# 2014 quilt pictures



## halfpint (Jan 24, 2005)

Here are several quilts that I completed in 2014. 








This is a quilt I made for my oldest grandson, for moving from his crib to a bed, finished in April








This quilt was made for a drawing for our Dulcimer festival, also finished in April








Made for my parents, finished in June














Front and back of quilt made for my newest grandson, finished in September

All are rag quilts, I was busy with them last year. I learned about rag quilting as I was doing the embroidery for a rag quilt for a friend who died before I finished my part of the work. I had to guess what she was doing, but since she had finished most of her squares, I was able to figure it out and put them together.
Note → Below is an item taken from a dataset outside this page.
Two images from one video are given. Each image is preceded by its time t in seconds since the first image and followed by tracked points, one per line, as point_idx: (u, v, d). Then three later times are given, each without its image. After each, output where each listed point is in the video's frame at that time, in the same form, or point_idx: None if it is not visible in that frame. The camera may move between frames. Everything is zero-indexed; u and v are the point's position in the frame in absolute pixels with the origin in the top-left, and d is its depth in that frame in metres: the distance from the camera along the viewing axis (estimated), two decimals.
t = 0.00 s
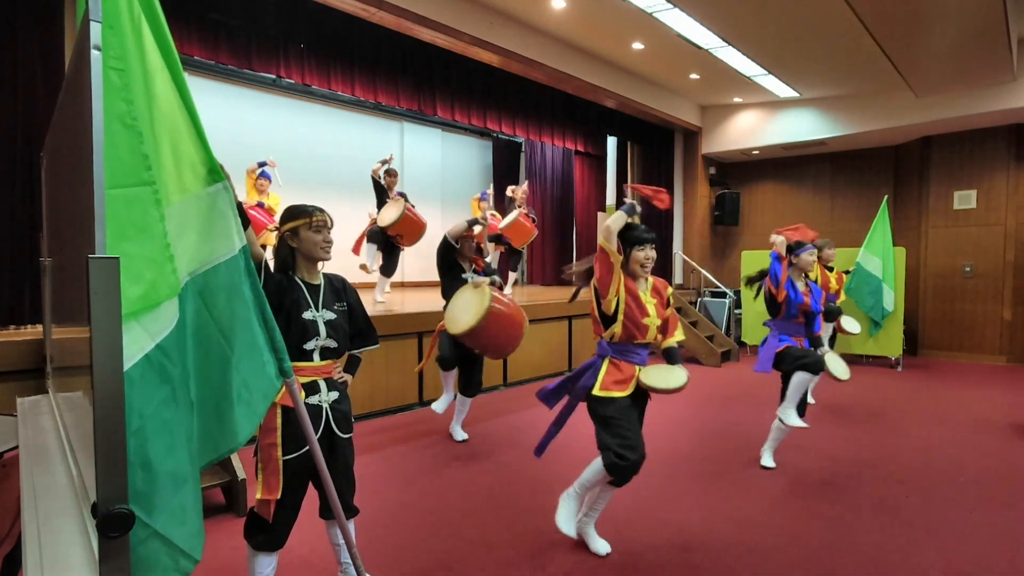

I don't have pictures, but I finished that quilt and gave it to the family member it was intended for, and it brought both joy and sorrow for the family.

Dawn


----------



## flowergurl (Feb 27, 2007)

Very nice, thanks for sharing them!
I just noticed the green quilt has the same material i used to make some curtains a couple weeks ago.
I love that material.


----------



## margo (May 29, 2002)

thanks for posting, all are very pretty. Particularly like the subtle soft greens. I will return to look at these many times. Great job.


----------



## CJ (May 10, 2002)

Very nice! Rag quits are fun to make


----------



## Macybaby (Jun 16, 2006)

most rag quilts I don't care for, but I really like yours. Makes me wish I had not given away all the flannel I ended up with (from an estate sale). 

but maybe that is good since I won't be as tempted to start one right now


----------



## halfpint (Jan 24, 2005)

flowergurl said:


> Very nice, thanks for sharing them!
> I just noticed the green quilt has the same material i used to make some curtains a couple weeks ago.
> I love that material.


My parents favorite color is green. I shopped for about 3 months before I came up with all the right fabrics, so they are from a couple of stores (Hancock, JoAnne and I think one was from a local sewing store).
Dawn


----------



## halfpint (Jan 24, 2005)

Macybaby said:


> most rag quilts I don't care for, but I really like yours.


They are not my favorite, and I don't think they will last forever like some of my husbands grandmothers quilts, but they are quick to make. 

When I was finishing the quilt that my friend had started before she died, I had to get some thread for it and the lady at the shop thought it was terrible that I was making a rag quilt to give away. But I wanted the quilt to be as much of my friends design as possible, plus I wouldn't have been able to use her squares if I didn't keep it a rag quilt. It was similar to the blue one I made for my new grandson, and is basically a catechism quilt. 

Dawn


----------



## Tinker (Apr 5, 2004)

Great job on all of them. I have always wanted to make a rag quilt--maybe next winter.


----------



## hmsteader71 (Mar 16, 2006)

I love them. I really like the one with the musical theme.


----------



## margo (May 29, 2002)

Worth another look.


----------



## scooter (Mar 31, 2008)

Great job! You've been very busy!


----------



## homemaid (Apr 26, 2011)

I like all of them great job... I was thinking of making a rag quilt just for a lap blanket on the Chilly days and nights here in Michigan...


----------